Today, the Arakan Army and the Ta’ang National Liberation Army continue to fight the junta despite all of China’s pressure. The Arakan Army’s capture of the Rakhine region within Myanmar and its role as protector of all critical Chinese and Indian investments there has eased the pressure on them and pushed the junta into a more isolated position.

Myanmar: An ideal testing ground for the Chinese army

It is clear that China is dissatisfied with the junta regime; the regime has no legitimacy, kidnaps Chinese citizens, and is being decisively defeated on the front line. The NUG government, on the other hand, is a risk factor that could completely destroy China-Myanmar relations. The NLD elites imprisoned by the junta and the ethnic armies that are members of the Federal Committee are the actors with whom China has the best relations in the region. For both ensuring stability in the country and protecting China’s interests in the region, the ideal scenario is an NLD government that is not under the threat of the Tatmadaw and allied armed ethnic organizations that can be used as a pressure tactic against them when necessary.

The biggest problem with China’s current policy is that even if the junta regime remains in power, the efforts to keep it afloat both damage China’s reputation and do nothing to alleviate the hatred felt towards the junta regime. Moreover, the victory of a regime that has historically always sought alternative friends to China could turn against China in the long run.

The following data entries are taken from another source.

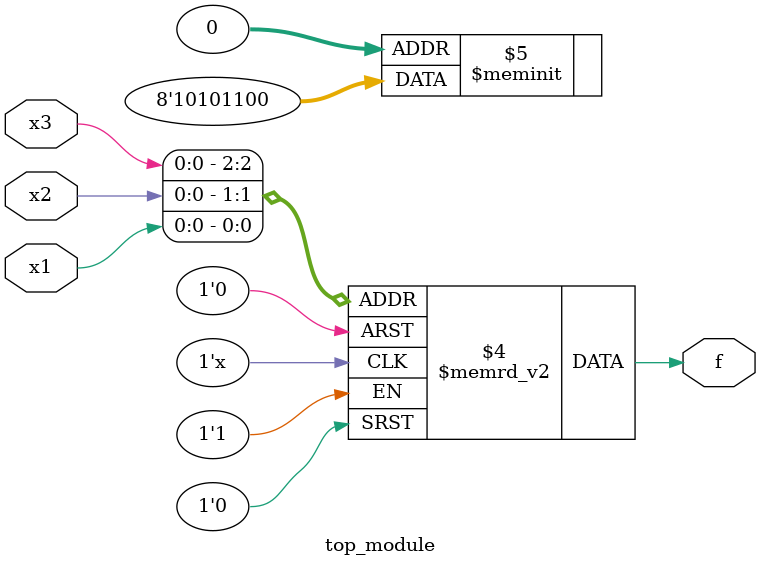
<source format=v>
module top_module( 
    input x3,
    input x2,
    input x1,  // three inputs
    output f   // one output
);

    always @(*) begin
        case({x3,x2,x1})
        3'b000: f=0;
        3'b001: f=0;
        3'b010: f=1;
        3'b011: f=1;
        3'b100: f=0;
        3'b101: f=1;
        3'b110: f=0;
        3'b111: f=1;
        endcase 
    end

endmodule
</source>
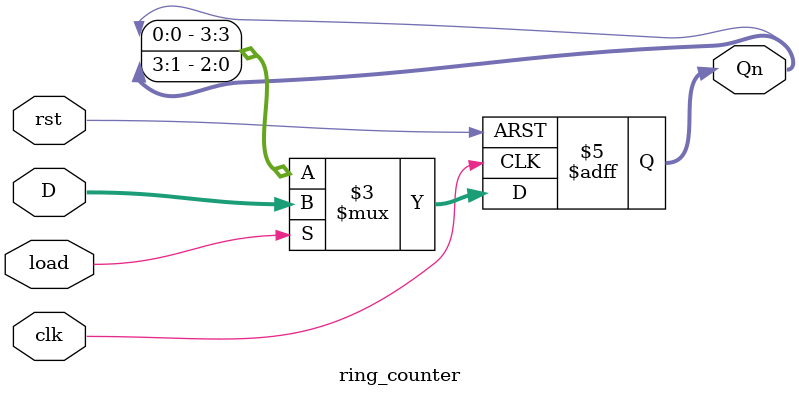
<source format=sv>
module ring_counter(
input wire clk, rst, load,
  input wire [3:0] D,
  output reg [3:0] Qn);
  always @ (posedge clk or posedge rst)
    begin
      if(rst)
        begin
          Qn <= 4'b0000;
        end
      else if (load)
        begin
          Qn <= D;
        end
      else 
        begin
          Qn <= {Qn[0], Qn[3:1]};
        end
    end
endmodule

</source>
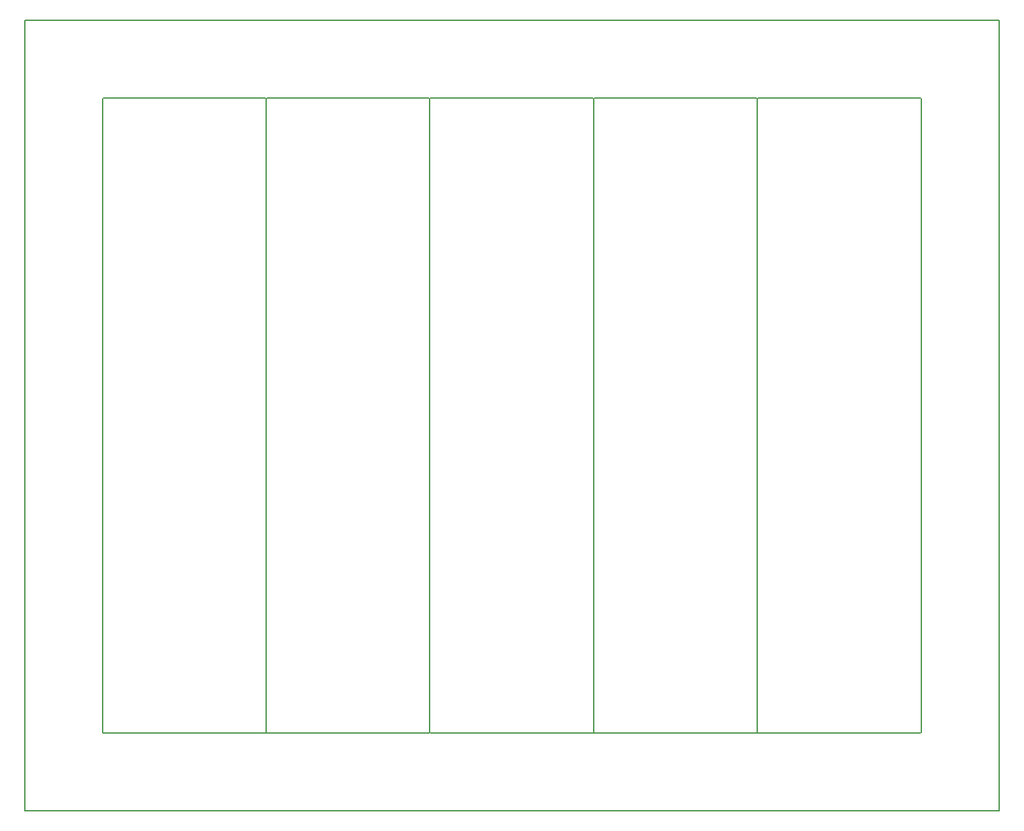
<source format=gko>
G04*
G04 #@! TF.GenerationSoftware,Altium Limited,Altium Designer,19.1.7 (138)*
G04*
G04 Layer_Color=16711935*
%FSAX25Y25*%
%MOIN*%
G70*
G01*
G75*
%ADD44C,0.00787*%
G36*
X0100787Y0502756D02*
D01*
D02*
G37*
D44*
X0104252D02*
X0596063D01*
X0596063Y0099606D01*
X0099606D02*
X0596063D01*
X0099606D02*
Y0502756D01*
X0100787D01*
X0104252D01*
X0222441Y0462638D02*
G03*
X0222047Y0463032I-0000394J0000000D01*
G01*
X0222441Y0462638D02*
G03*
X0222047Y0463032I-0000394J0000000D01*
G01*
X0222047Y0138976D02*
G03*
X0222441Y0139370I0000000J0000394D01*
G01*
X0222047Y0138976D02*
G03*
X0222441Y0139370I0000000J0000394D01*
G01*
X0139370Y0463032D02*
G03*
X0138976Y0462638I0000000J-0000394D01*
G01*
X0139370Y0463032D02*
G03*
X0138976Y0462638I0000000J-0000394D01*
G01*
X0138976Y0139370D02*
G03*
X0139370Y0138976I0000394J0000000D01*
G01*
X0138976Y0139370D02*
G03*
X0139370Y0138976I0000394J0000000D01*
G01*
X0222441Y0139370D02*
X0222441Y0462638D01*
X0139370Y0463032D02*
X0222047Y0463032D01*
X0139370Y0138976D02*
X0222047Y0138976D01*
X0138976Y0462638D02*
X0138976Y0139370D01*
X0305906Y0462638D02*
G03*
X0305512Y0463032I-0000394J0000000D01*
G01*
X0305906Y0462638D02*
G03*
X0305512Y0463032I-0000394J0000000D01*
G01*
X0305512Y0138976D02*
G03*
X0305906Y0139370I0000000J0000394D01*
G01*
X0305512Y0138976D02*
G03*
X0305906Y0139370I0000000J0000394D01*
G01*
X0222835Y0463032D02*
G03*
X0222441Y0462638I0000000J-0000394D01*
G01*
X0222835Y0463032D02*
G03*
X0222441Y0462638I0000000J-0000394D01*
G01*
X0222441Y0139370D02*
G03*
X0222835Y0138976I0000394J0000000D01*
G01*
X0222441Y0139370D02*
G03*
X0222835Y0138976I0000394J0000000D01*
G01*
X0305906Y0139370D02*
X0305906Y0462638D01*
X0222835Y0463032D02*
X0305512Y0463032D01*
X0222835Y0138976D02*
X0305512Y0138976D01*
X0222441Y0462638D02*
X0222441Y0139370D01*
X0389370Y0462638D02*
G03*
X0388976Y0463032I-0000394J0000000D01*
G01*
X0389370Y0462638D02*
G03*
X0388976Y0463032I-0000394J0000000D01*
G01*
X0388976Y0138976D02*
G03*
X0389370Y0139370I0000000J0000394D01*
G01*
X0388976Y0138976D02*
G03*
X0389370Y0139370I0000000J0000394D01*
G01*
X0306299Y0463032D02*
G03*
X0305905Y0462638I0000000J-0000394D01*
G01*
X0306299Y0463032D02*
G03*
X0305905Y0462638I0000000J-0000394D01*
G01*
X0305906Y0139370D02*
G03*
X0306299Y0138976I0000394J0000000D01*
G01*
X0305906Y0139370D02*
G03*
X0306299Y0138976I0000394J0000000D01*
G01*
X0389370Y0139370D02*
X0389370Y0462638D01*
X0306299Y0463032D02*
X0388976Y0463032D01*
X0306299Y0138976D02*
X0388976Y0138976D01*
X0305905Y0462638D02*
X0305906Y0139370D01*
X0472835Y0462638D02*
G03*
X0472441Y0463032I-0000394J0000000D01*
G01*
X0472835Y0462638D02*
G03*
X0472441Y0463032I-0000394J0000000D01*
G01*
X0472441Y0138976D02*
G03*
X0472835Y0139370I0000000J0000394D01*
G01*
X0472441Y0138976D02*
G03*
X0472835Y0139370I0000000J0000394D01*
G01*
X0389764Y0463032D02*
G03*
X0389370Y0462638I0000000J-0000394D01*
G01*
X0389764Y0463032D02*
G03*
X0389370Y0462638I0000000J-0000394D01*
G01*
X0389370Y0139370D02*
G03*
X0389764Y0138976I0000394J0000000D01*
G01*
X0389370Y0139370D02*
G03*
X0389764Y0138976I0000394J0000000D01*
G01*
X0472835Y0139370D02*
X0472835Y0462638D01*
X0389764Y0463032D02*
X0472441Y0463032D01*
X0389764Y0138976D02*
X0472441Y0138976D01*
X0389370Y0462638D02*
X0389370Y0139370D01*
X0556299Y0462638D02*
G03*
X0555905Y0463032I-0000394J0000000D01*
G01*
X0556299Y0462638D02*
G03*
X0555905Y0463032I-0000394J0000000D01*
G01*
X0555905Y0138976D02*
G03*
X0556299Y0139370I0000000J0000394D01*
G01*
X0555905Y0138976D02*
G03*
X0556299Y0139370I0000000J0000394D01*
G01*
X0473228Y0463032D02*
G03*
X0472835Y0462638I0000000J-0000394D01*
G01*
X0473228Y0463032D02*
G03*
X0472835Y0462638I0000000J-0000394D01*
G01*
X0472835Y0139370D02*
G03*
X0473228Y0138976I0000394J0000000D01*
G01*
X0472835Y0139370D02*
G03*
X0473228Y0138976I0000394J0000000D01*
G01*
X0556299Y0139370D02*
X0556299Y0462638D01*
X0473228Y0463032D02*
X0555905Y0463032D01*
X0473228Y0138976D02*
X0555905Y0138976D01*
X0472835Y0462638D02*
X0472835Y0139370D01*
M02*

</source>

Therefore, in the interests of China, direct military intervention in Myanmar may be the most logical move for China. China could directly fight both the SAC and the NUG and hand over the country to a new power based on cooperation between the Federal Committee and a new NLD government. Of course, the biggest problem for China here would be openly abandoning its much-vaunted policy of “non-interference in the internal affairs of other countries.” However, in line with China’s strategic interests, the most logical strategy would be to reestablish NLD rule with the help of Chinese troops.

Neither the new democratic opposition nor the current junta regime promises a stable future for Myanmar. It seems unlikely that the risk environment in Myanmar will disappear without China using force to build a new order led by actors friendly to it. Moreover, such a military operation would create the necessary environment for testing China’s military capabilities.

Russia entered Ukraine exaggerating its own military capabilities and got bogged down. Although the Russian army saw its own shortcomings by getting bogged down in Ukraine and corrected them somewhat, in the end, its reputation was damaged and it still has not managed to get out of the quagmire. China, which is expected to intervene militarily in Taiwan, can identify its military shortcomings in advance and make the necessary preparations for Taiwan by making a military move in Myanmar beforehand, rather than getting bogged down in a military operation against Taiwan and embarrassing itself in front of the whole world.

Of course, there are also some risk factors preventing China from intervening in Myanmar. For example, while it would be logical for the Chinese army to know its shortcomings in advance and prepare for a conflict with Taiwan (and, of course, the US) accordingly, what if the shortcomings that emerge lead to a result similar to Russia’s fiasco in Ukraine? Such a military intervention could lead to the US, which already aims to destabilize China, providing military support to the NUG and NUG-affiliated partisans, as well as to India deciding to lend military support for the junta regime. If China gets bogged down in a country with an already challenging geography, it is also questionable how ethnic organizations close to it would position themselves. Another issue is how to rescue NLD elites held captive by the junta regime, such as Aung San Suu Kyi. The junta regime could execute NLD elites and prevent China from working with legitimate actors in the post-war order. Therefore, perhaps China’s goal could be to help the junta win the civil war and then pressure the junta in the aftermath to bring the NLD administration back to power.

Although it is a risky move, a possible Chinese military intervention is by no means impossible and should never be overlooked.

Conclusion

The 2021 coup in Myanmar overthrew China’s most important allies in the region, putting China’s strategic interests in the region at great risk and forcing China to cooperate with the coup leaders. While it is important for China’s goal of ensuring stability in the region that anti-junta democratic partisans do not come to power, widespread public hatred of the junta is still dangerous for China’s interests in the long term.

Myanmar’s stability is one of China’s most important strategic priorities. Without the China-Myanmar Economic Corridor, the closure of the Strait of Malacca to Chinese ships and the blockade of China by the chain of islands surrounding its coastline pose a risk that could completely collapse China’s economy.

Therefore, in the long term, it is vital for China to simultaneously dismantle both the NUG partisans and the junta regime in order to ensure stability in Myanmar and build a stable structure with friendly actors.